Dei correttivi erano previsti anche nel 'vecchio' Patto, ma erano così estremi da restare lettera morta (i Paesi avrebbero dovuto aggiustare i conti per ridurre di un ventesimo l'anno il debito eccedente il limite al 60% del Pil). Ora in caso di "mancata azione efficace", il regolamento prevede sanzioni fino allo 0,05% del Pil ogni sei mesi, cumulabili fino a un massimo dello 0,5%. La base di calcolo è il Pil nominale a prezzi correnti secondo il sistema statistico europeo (Sec 2010), validato da Eurostat.
Sulla base del dato Eurostat per il 2025 diffuso la scorsa settimana (2.258.048 milioni di euro) il calcolo è presto fatto: poco più di 1,1 miliardi di euro ogni sei mesi, mentre lo 0,5% teorico varrebbe 11,3 miliardi. Perché la multa arrivi davvero, ci deve essere però una valutazione da parte della Commissione che sia assente l' 'azione efficace', e dev'esserci quindi una decisione del Consiglio.

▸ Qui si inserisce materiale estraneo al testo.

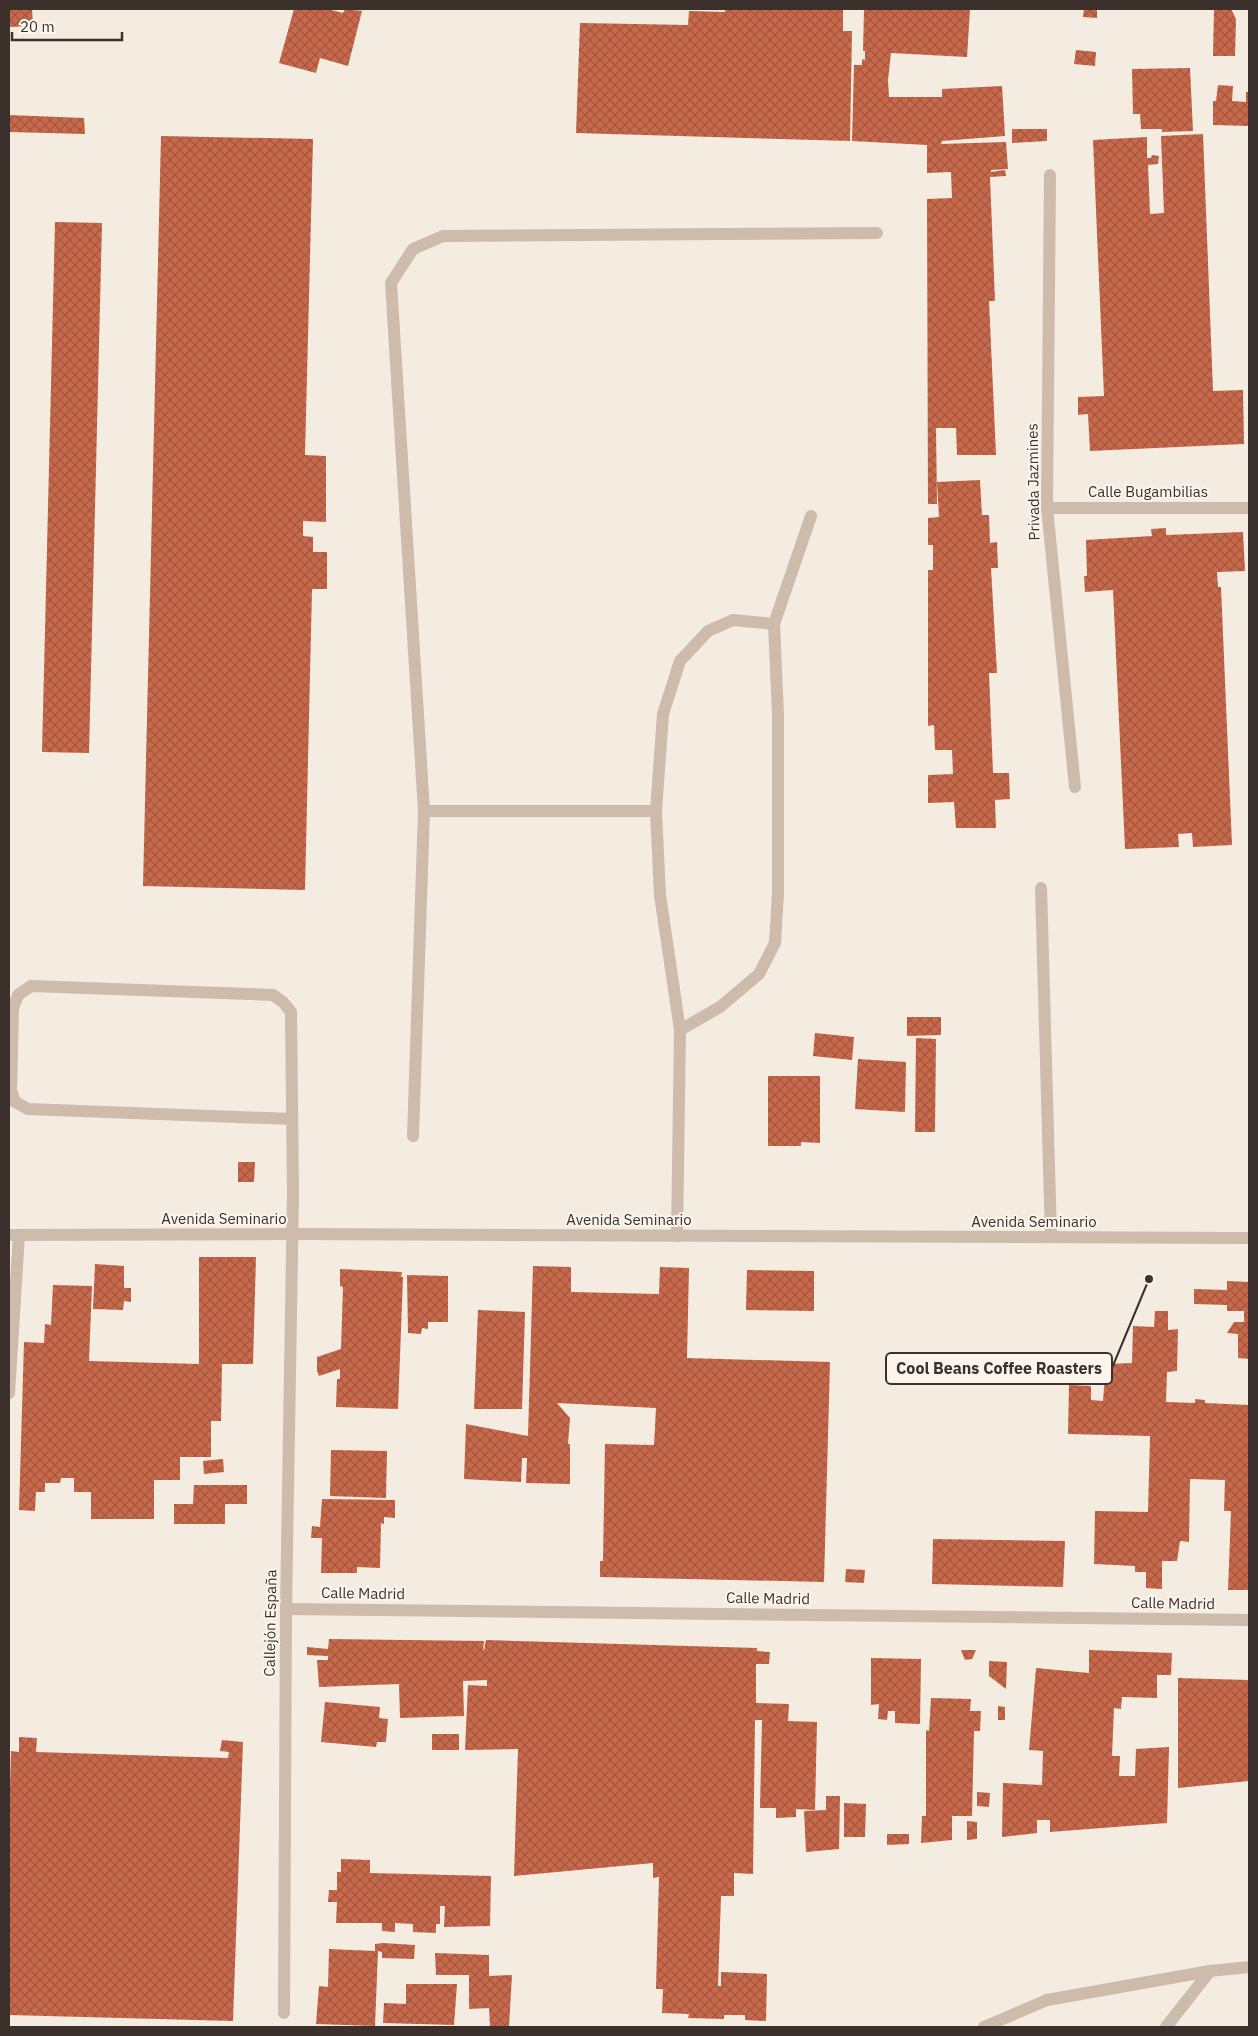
<svg xmlns="http://www.w3.org/2000/svg" width="1258" height="2036" viewBox="0 0 1258 2036" font-family="'IBM Plex Sans',sans-serif">
	<style>
		.building { fill: url(#building-cross-hatch) }
		.lines { fill: none; stroke-linecap: round; stroke-linejoin: round }
		.minor { stroke: #cdbbac; stroke-width: 12 }
		.labels { text-anchor: middle; dominant-baseline: central; stroke-width: 4; stroke-linejoin: round; paint-order: stroke }
		.street-label { font-size: 15px; fill: #3b302b; stroke: #fbf5ee }
		.leader { fill: none; stroke: #3b302b; stroke-width: 2 }
		.callout-dot { fill: #3b302b; stroke: #fbf5ee; stroke-width: 2 }
		.callout { fill: #fbf5ee; stroke: #3b302b; stroke-width: 2 }
		.callout-label { font-size: 16px; text-anchor: middle; font-weight: bold; fill: #3b302b }
	</style>
	<defs>
		<pattern id="building-cross-hatch" width="8" height="8" patternUnits="userSpaceOnUse" patternTransform="scale(1.25)"><rect width="8" height="8" fill="#c8694b"/><path d="M0 0l8 8M0 8l8-8" fill="none" stroke="#a4573f"/></pattern>
	</defs>
	<rect width="100%" height="100%" fill="#f4ebe1"/>
	<g class="building">
		<path d="M9 9H32L33 26 9 27Z"/>
		<path d="M294 9H327L343 13 345 9 362 11 348 66 320 58 316 73 279 63Z"/>
		<path d="M725 9H843V31H852L850 141 576 133 580 23 688 25 689 11 725 12Z"/>
		<path d="M864 9H970L967 57 891 53 888 80 889 97H942V89L1002 86 1005 136 942 141 941 144 1006 142 1008 169 991 170V172L1005 170 1006 176 990 177 995 301H989L996 455H957L956 428H936L937 504H928L927 199 952 198 951 172 927 173V145L852 141 854 65H862V59L865 60V51H863Z"/>
		<path d="M1084 9H1097V18L1083 17Z"/>
		<path d="M1214 9H1231L1236 19 1235 56H1213Z"/>
		<path d="M1076 50 1096 52 1095 66 1074 64Z"/>
		<path d="M1190 68 1193 131 1162 132V129H1141L1140 114H1133L1132 69Z"/>
		<path d="M1218 85 1233 86 1232 101 1246 102V92H1249V126L1213 125V101H1216Z"/>
		<path d="M9 115 84 118 85 134 9 132Z"/>
		<path d="M1012 129H1047V141L1012 143Z"/>
		<path d="M1203 134 1213 391 1243 390 1244 444 1090 451 1088 414 1078 415V397L1104 396 1093 140 1147 137V158H1151L1152 155 1159 156 1158 164 1148 165 1150 214 1164 213 1161 136Z"/>
		<path d="M161 136 313 139 305 455 326 456V522L303 521V536L313 537V552H327V589H312L305 890 143 886Z"/>
		<path d="M55 222 102 223 89 753 42 752Z"/>
		<path d="M980 480 982 515H989L990 543 997 542 998 568H991L997 673H989L993 773H1009L1010 799 995 800 996 828H956L954 802 928 803V775L953 774 952 750H935L934 725 928 726V570H933V545H928V518L939 517 937 482Z"/>
		<path d="M1166 528V535L1243 532 1245 571 1217 572 1218 587H1221L1232 845 1193 847 1192 833 1178 834 1179 847 1125 849 1113 590 1085 592 1084 576H1087L1086 540 1152 536 1151 529Z"/>
		<path d="M907 1017H941V1035L907 1036Z"/>
		<path d="M815 1033 854 1037 852 1060 813 1056Z"/>
		<path d="M916 1038 936 1039 935 1132H915Z"/>
		<path d="M858 1059 906 1062 905 1112 855 1109Z"/>
		<path d="M768 1076H820V1143L801 1142V1146H768Z"/>
		<path d="M238 1162H255L254 1182H238Z"/>
		<path d="M199 1257H256L253 1364H222L221 1421H211V1457H180V1480H154V1519H91V1492H74V1478H61L60 1483H45V1492H36L35 1511 19 1510 24 1342 44 1343 45 1324 51 1325 53 1285 92 1286 89 1361 199 1364Z"/>
		<path d="M95 1264 124 1266V1288H131V1302L124 1301 123 1310 93 1309Z"/>
		<path d="M533 1266 571 1267V1292L659 1294 660 1267 689 1268 687 1358 830 1362 824 1582 600 1577V1561H603L605 1444 654 1445 656 1408 557 1403 570 1418 568 1444H570V1484L526 1483 527 1458H522L521 1482 464 1479 466 1424 528 1436Z"/>
		<path d="M340 1269 402 1272 401 1277H403L398 1409 336 1407 337 1379H340V1369L319 1376 317 1371V1357L341 1349 343 1287 340 1286Z"/>
		<path d="M747 1270 814 1271V1311L746 1310Z"/>
		<path d="M407 1275 448 1276V1322H428V1329L422 1328 421 1334 408 1333Z"/>
		<path d="M1227 1281 1249 1282V1359L1238 1358V1334L1227 1333 1234 1322H1244V1311H1227V1305L1194 1304V1289L1227 1290Z"/>
		<path d="M478 1310 525 1312 522 1409H474Z"/>
		<path d="M1155 1311H1168V1330L1178 1329 1177 1371 1167 1372 1166 1402 1195 1403V1399L1205 1400V1403L1249 1405V1590H1228L1231 1511H1224L1225 1480 1190 1479 1189 1542 1180 1541 1177 1561H1162V1589L1146 1588V1572H1135V1566L1094 1564 1095 1511 1148 1512 1150 1436 1068 1434 1069 1385 1091 1386V1400L1103 1401 1106 1364 1132 1363 1133 1326 1154 1327Z"/>
		<path d="M331 1450 387 1451 386 1498 330 1496Z"/>
		<path d="M223 1459 224 1472 204 1474 203 1461Z"/>
		<path d="M194 1485H247V1504H225V1524H174V1504H193Z"/>
		<path d="M322 1499 395 1500V1518L384 1517V1524L381 1523 380 1568 357 1567V1573H321L322 1538H311L312 1526 320 1527Z"/>
		<path d="M933 1539 1065 1541 1063 1587 932 1584Z"/>
		<path d="M846 1569 865 1570 864 1583 845 1582Z"/>
		<path d="M329 1639 484 1641 483 1649 484 1650 486 1640 757 1648V1651L770 1652 769 1664H756V1703L789 1704 788 1721 817 1722 815 1810 796 1809V1817L776 1818V1808H760L762 1720H755L753 1874 734 1873V1896H721L718 1986H721V1972L767 1974 766 2021 745 2020V2015H724V2019L688 2018 689 2014 662 2013 663 1989H656L659 1877 653 1878V1863L514 1876 518 1749 465 1750 468 1685 487 1686V1680L463 1681 464 1716 400 1718 399 1684 319 1687 317 1660H328V1656L307 1655V1647L328 1649Z"/>
		<path d="M961 1650H976L972 1659 965 1660Z"/>
		<path d="M1089 1650 1172 1653 1171 1675H1157V1698L1122 1697 1121 1709 1114 1708 1112 1756H1120L1119 1776H1135L1136 1749 1169 1747 1167 1823 1050 1832V1820H1037V1833L1002 1837 1003 1783 1042 1785 1043 1751 1029 1750 1036 1668 1089 1673Z"/>
		<path d="M871 1658 921 1659 920 1724 895 1723V1711H888L887 1720 878 1719 879 1704 871 1705Z"/>
		<path d="M989 1661 1007 1662 1006 1689 989 1676Z"/>
		<path d="M1178 1678 1249 1680V1781L1178 1788Z"/>
		<path d="M931 1698 971 1699 970 1711H981L980 1731H974L972 1816H952V1840L921 1843 922 1816H926V1730L929 1731Z"/>
		<path d="M325 1702 380 1707 379 1718 388 1719 386 1742H377L376 1747 321 1742Z"/>
		<path d="M998 1706 1005 1707V1720H998Z"/>
		<rect x="432" y="1734" width="27" height="16"/>
		<path d="M19 1737 37 1738 36 1752 228 1758 229 1752 220 1751 222 1740 243 1742 233 2021 9 2015V1821L11 1751 19 1752Z"/>
		<path d="M977 1792 990 1793 989 1807 977 1806Z"/>
		<path d="M826 1796H840L839 1849 806 1852 804 1811 826 1810Z"/>
		<path d="M844 1803 866 1804 865 1837H844Z"/>
		<path d="M967 1821 977 1822V1839L967 1840Z"/>
		<path d="M887 1834H909V1844L887 1845Z"/>
		<path d="M341 1859 370 1860V1873L491 1876 490 1926 444 1927 445 1906H440V1924H436V1933L413 1932V1924L395 1923V1932L382 1931V1923H336L337 1902H328L329 1890H337V1872H341Z"/>
		<path d="M383 1943 415 1945 414 1959 382 1958V1952L378 1951 375 2026 316 2024 319 1986 328 1987 329 1949 375 1951V1944Z"/>
		<path d="M435 1953 489 1955V1976L512 1975 509 2027H490L489 2008 469 2009V1975H436Z"/>
		<path d="M406 1984H457L454 2025 383 2023 384 2003 406 2004Z"/>
	</g>
	<g class="lines">
		<g class="minor">
			<path d="M1050 175 1047 508 1075 787"/>
			<path d="M1047 508H1249"/>
			<path d="M656 811H424L391 283 413 249 443 236 877 233"/>
			<path d="M1041 888 1051 1237"/>
			<path d="M680 1030 720 1007 759 974 775 943 778 893V715L774 624 811 516"/>
			<path d="M413 1136 424 811"/>
			<path d="M9 1235 292 1234 1249 1238"/>
			<path d="M677 1236 680 1030 660 895 656 811 663 714 680 661 708 631 733 620 774 624"/>
			<path d="M9 1393 19 1235"/>
			<path d="M286 1609 1249 1620"/>
			<path d="M284 2013 286 1609 293 1194 291 1012 283 1002 273 995 31 986 18 995 13 1008 11 1090 15 1102 28 1109 292 1119"/>
			<path d="M984 2027 1047 2000 1210 1971 1249 1967"/>
			<path d="M1166 2027 1210 1971"/>
		</g>
	</g>
	<g class="labels">
		<g class="street-label">
			<text transform="translate(1033 482) rotate(-91)">Privada Jazmines</text>
			<text x="1148" y="491">Calle Bugambilias</text>
			<text x="224" y="1218">Avenida Seminario</text>
			<text x="629" y="1219">Avenida Seminario</text>
			<text x="1034" y="1221">Avenida Seminario</text>
			<text transform="translate(363 1593) rotate(1)">Calle Madrid</text>
			<text transform="translate(768 1598) rotate(1)">Calle Madrid</text>
			<text transform="translate(1173 1603) rotate(1)">Calle Madrid</text>
			<text transform="translate(270 1623) rotate(-89)">Callejón España</text>
		</g>
	</g>
	<path class="leader" d="M1149 1279L1112 1368"/>
	<circle class="callout-dot" cx="1149" cy="1279" r="5"/>
	<rect class="callout" x="886" y="1353" width="226" height="31" rx="5"/>
	<g class="callout-label">
		<text x="999" y="1374">Cool Beans Coffee Roasters</text>
	</g>
	<rect width="1258" height="2036" fill="none" stroke="#3b302b" stroke-width="20"/>
	<path d="M12 32v8h110v-8" fill="none" stroke="#3b302b" stroke-width="2.5"/>
	<text x="20" y="32" font-size="15" fill="#3b302b" stroke="#fbf5ee" stroke-width="4" paint-order="stroke">20 m</text>
</svg>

Un altro elemento centrale del nuovo Patto è il cosiddetto 'conto di controllo', che registra gli scostamenti dalla traiettoria di spesa. Per i Paesi fuori procedura questi scostamenti non portano in pratica a sanzioni, ma a richiami della Commissione, e, nel caso, alla richiesta di rivedere i piani di spesa. Per i Paesi già in procedura, invece, la deviazione può essere interpretata come 'mancata azione efficace', aprendo la strada a un'escalation fino alle sanzioni.